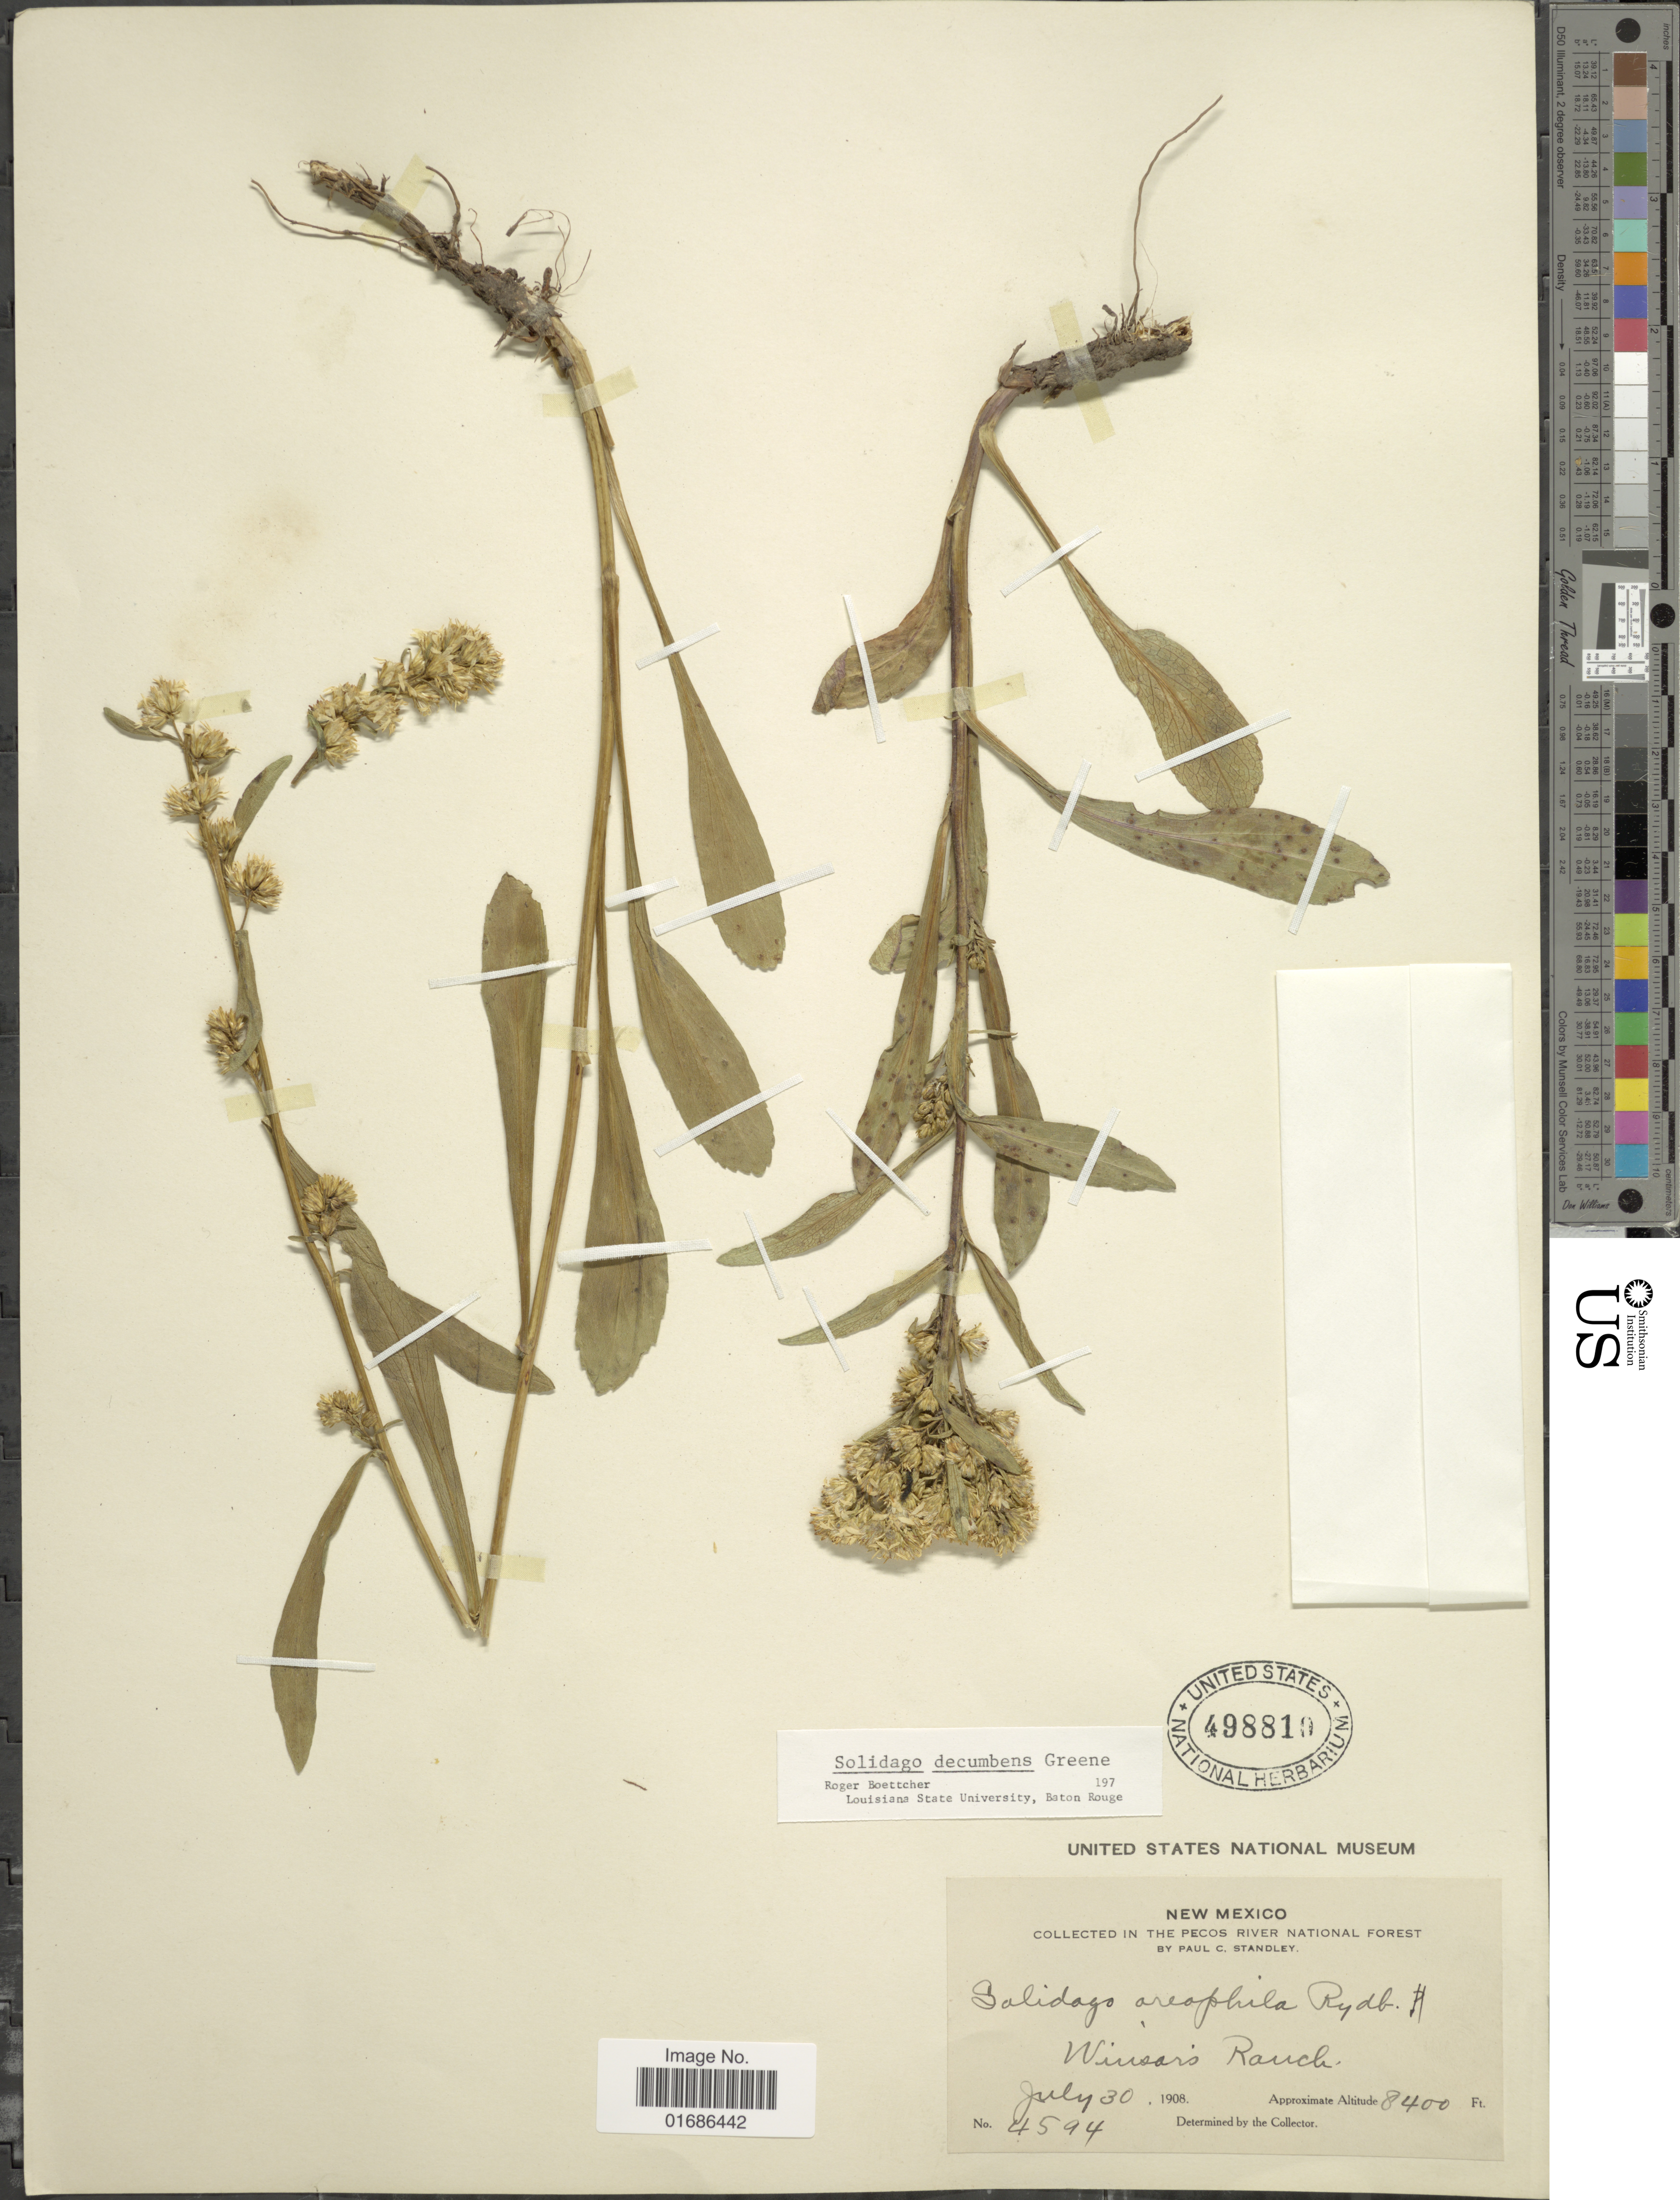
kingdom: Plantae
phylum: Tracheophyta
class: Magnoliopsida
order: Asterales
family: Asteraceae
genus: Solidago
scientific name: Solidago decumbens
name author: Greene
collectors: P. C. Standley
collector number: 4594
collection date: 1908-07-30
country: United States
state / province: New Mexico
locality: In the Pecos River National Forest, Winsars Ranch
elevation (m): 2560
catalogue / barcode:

**Short problem**
Please rewrite the lines of all the items above as a JSON list of strings, one string per line, skipping blank lines and leaving out the pictures.

**Task output**
[
  "kingdom: Plantae",
  "phylum: Tracheophyta",
  "class: Magnoliopsida",
  "order: Asterales",
  "family: Asteraceae",
  "genus: Solidago",
  "scientific name: Solidago decumbens",
  "name author: Greene",
  "collectors: P. C. Standley",
  "collector number: 4594",
  "collection date: 1908-07-30",
  "country: United States",
  "state / province: New Mexico",
  "locality: In the Pecos River National Forest, Winsars Ranch",
  "elevation (m): 2560",
  "catalogue / barcode:"
]